(SUPPLIED MATERIAL)

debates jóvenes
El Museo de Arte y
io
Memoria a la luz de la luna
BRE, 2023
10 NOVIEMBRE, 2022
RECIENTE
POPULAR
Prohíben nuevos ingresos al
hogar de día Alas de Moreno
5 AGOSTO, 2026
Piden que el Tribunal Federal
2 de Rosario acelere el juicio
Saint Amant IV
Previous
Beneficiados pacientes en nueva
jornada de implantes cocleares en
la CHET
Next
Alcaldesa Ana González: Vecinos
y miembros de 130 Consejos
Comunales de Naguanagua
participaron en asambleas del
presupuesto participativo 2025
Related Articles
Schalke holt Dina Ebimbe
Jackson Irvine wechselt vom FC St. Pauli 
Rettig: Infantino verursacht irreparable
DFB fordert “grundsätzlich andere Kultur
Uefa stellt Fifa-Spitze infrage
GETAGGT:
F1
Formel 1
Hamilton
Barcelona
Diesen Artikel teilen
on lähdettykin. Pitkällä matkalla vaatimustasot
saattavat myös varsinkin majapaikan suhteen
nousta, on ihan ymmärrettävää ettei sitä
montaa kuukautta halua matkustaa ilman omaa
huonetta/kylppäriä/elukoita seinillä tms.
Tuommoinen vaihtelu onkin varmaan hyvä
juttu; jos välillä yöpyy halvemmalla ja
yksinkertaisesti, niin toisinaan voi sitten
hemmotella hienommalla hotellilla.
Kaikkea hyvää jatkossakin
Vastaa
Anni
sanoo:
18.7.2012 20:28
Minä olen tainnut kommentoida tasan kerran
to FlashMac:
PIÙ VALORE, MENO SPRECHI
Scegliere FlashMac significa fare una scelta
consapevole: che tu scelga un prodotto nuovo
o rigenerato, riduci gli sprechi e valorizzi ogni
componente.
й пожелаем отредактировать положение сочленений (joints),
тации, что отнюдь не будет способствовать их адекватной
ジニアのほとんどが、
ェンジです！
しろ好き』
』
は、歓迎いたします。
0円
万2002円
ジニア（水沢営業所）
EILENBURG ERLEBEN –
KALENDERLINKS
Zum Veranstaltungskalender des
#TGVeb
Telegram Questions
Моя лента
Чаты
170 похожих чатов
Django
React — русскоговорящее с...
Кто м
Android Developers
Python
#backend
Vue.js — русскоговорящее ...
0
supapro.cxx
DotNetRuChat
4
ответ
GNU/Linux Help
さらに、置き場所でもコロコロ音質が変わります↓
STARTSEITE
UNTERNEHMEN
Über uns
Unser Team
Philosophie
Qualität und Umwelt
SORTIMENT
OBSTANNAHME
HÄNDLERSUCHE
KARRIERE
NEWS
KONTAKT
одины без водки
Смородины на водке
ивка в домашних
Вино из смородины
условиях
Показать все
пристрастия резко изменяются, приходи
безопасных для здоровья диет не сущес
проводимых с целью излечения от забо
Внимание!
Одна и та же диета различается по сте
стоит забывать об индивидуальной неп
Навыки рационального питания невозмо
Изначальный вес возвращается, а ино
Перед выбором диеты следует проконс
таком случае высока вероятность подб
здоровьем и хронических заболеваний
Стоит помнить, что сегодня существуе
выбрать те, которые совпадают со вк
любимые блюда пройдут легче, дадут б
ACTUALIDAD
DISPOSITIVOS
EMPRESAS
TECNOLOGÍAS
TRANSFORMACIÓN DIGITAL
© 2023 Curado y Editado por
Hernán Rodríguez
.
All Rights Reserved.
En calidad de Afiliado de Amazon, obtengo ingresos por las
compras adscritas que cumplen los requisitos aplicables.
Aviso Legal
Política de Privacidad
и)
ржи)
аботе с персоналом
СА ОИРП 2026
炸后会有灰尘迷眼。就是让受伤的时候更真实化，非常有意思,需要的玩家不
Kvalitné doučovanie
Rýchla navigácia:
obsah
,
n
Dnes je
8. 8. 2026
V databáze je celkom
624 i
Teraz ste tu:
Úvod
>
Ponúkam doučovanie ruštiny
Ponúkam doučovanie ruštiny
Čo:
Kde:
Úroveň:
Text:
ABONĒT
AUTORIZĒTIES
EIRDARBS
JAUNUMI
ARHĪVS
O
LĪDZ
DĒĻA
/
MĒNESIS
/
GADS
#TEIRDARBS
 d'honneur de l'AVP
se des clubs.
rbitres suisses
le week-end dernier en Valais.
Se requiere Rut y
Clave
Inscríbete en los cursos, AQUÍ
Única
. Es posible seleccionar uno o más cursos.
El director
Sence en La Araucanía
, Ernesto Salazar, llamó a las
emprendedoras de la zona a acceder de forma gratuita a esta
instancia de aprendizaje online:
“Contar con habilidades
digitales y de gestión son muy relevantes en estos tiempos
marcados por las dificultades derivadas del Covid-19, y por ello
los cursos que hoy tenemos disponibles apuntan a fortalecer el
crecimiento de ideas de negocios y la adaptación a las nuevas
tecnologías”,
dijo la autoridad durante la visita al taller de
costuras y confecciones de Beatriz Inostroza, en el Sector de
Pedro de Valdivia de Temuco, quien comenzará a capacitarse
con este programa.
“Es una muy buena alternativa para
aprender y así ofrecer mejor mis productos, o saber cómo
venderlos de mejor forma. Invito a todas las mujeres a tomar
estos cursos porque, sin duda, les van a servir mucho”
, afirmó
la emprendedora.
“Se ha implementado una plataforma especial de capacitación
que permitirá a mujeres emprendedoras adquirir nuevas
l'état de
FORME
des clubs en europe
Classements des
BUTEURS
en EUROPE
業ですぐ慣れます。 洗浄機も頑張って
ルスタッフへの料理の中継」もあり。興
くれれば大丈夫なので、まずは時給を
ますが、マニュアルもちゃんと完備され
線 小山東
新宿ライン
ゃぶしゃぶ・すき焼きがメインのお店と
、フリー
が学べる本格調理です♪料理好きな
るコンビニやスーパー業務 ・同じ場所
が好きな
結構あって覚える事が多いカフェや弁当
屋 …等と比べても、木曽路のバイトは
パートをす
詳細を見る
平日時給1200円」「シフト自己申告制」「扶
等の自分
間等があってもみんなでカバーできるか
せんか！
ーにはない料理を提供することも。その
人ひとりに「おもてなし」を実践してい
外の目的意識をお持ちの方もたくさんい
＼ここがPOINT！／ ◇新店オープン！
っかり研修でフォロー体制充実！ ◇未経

(End SUPPLIED MATERIAL)

- _ABOUT THIS TASK_
Among the lines above, find the one with "Alcaldesa Ana González: Vecinos" and the one with "безопасных для здоровья диет не сущес". Quote both and everything between them, exactly.

- _OUTPUT OF THE TASK_
Alcaldesa Ana González: Vecinos
y miembros de 130 Consejos
Comunales de Naguanagua
participaron en asambleas del
presupuesto participativo 2025
Related Articles
Schalke holt Dina Ebimbe
Jackson Irvine wechselt vom FC St. Pauli 
Rettig: Infantino verursacht irreparable
DFB fordert “grundsätzlich andere Kultur
Uefa stellt Fifa-Spitze infrage
GETAGGT:
F1
Formel 1
Hamilton
Barcelona
Diesen Artikel teilen
on lähdettykin. Pitkällä matkalla vaatimustasot
saattavat myös varsinkin majapaikan suhteen
nousta, on ihan ymmärrettävää ettei sitä
montaa kuukautta halua matkustaa ilman omaa
huonetta/kylppäriä/elukoita seinillä tms.
Tuommoinen vaihtelu onkin varmaan hyvä
juttu; jos välillä yöpyy halvemmalla ja
yksinkertaisesti, niin toisinaan voi sitten
hemmotella hienommalla hotellilla.
Kaikkea hyvää jatkossakin
Vastaa
Anni
sanoo:
18.7.2012 20:28
Minä olen tainnut kommentoida tasan kerran
to FlashMac:
PIÙ VALORE, MENO SPRECHI
Scegliere FlashMac significa fare una scelta
consapevole: che tu scelga un prodotto nuovo
o rigenerato, riduci gli sprechi e valorizzi ogni
componente.
й пожелаем отредактировать положение сочленений (joints),
тации, что отнюдь не будет способствовать их адекватной
ジニアのほとんどが、
ェンジです！
しろ好き』
』
は、歓迎いたします。
0円
万2002円
ジニア（水沢営業所）
EILENBURG ERLEBEN –
KALENDERLINKS
Zum Veranstaltungskalender des
#TGVeb
Telegram Questions
Моя лента
Чаты
170 похожих чатов
Django
React — русскоговорящее с...
Кто м
Android Developers
Python
#backend
Vue.js — русскоговорящее ...
0
supapro.cxx
DotNetRuChat
4
ответ
GNU/Linux Help
さらに、置き場所でもコロコロ音質が変わります↓
STARTSEITE
UNTERNEHMEN
Über uns
Unser Team
Philosophie
Qualität und Umwelt
SORTIMENT
OBSTANNAHME
HÄNDLERSUCHE
KARRIERE
NEWS
KONTAKT
одины без водки
Смородины на водке
ивка в домашних
Вино из смородины
условиях
Показать все
пристрастия резко изменяются, приходи
безопасных для здоровья диет не сущес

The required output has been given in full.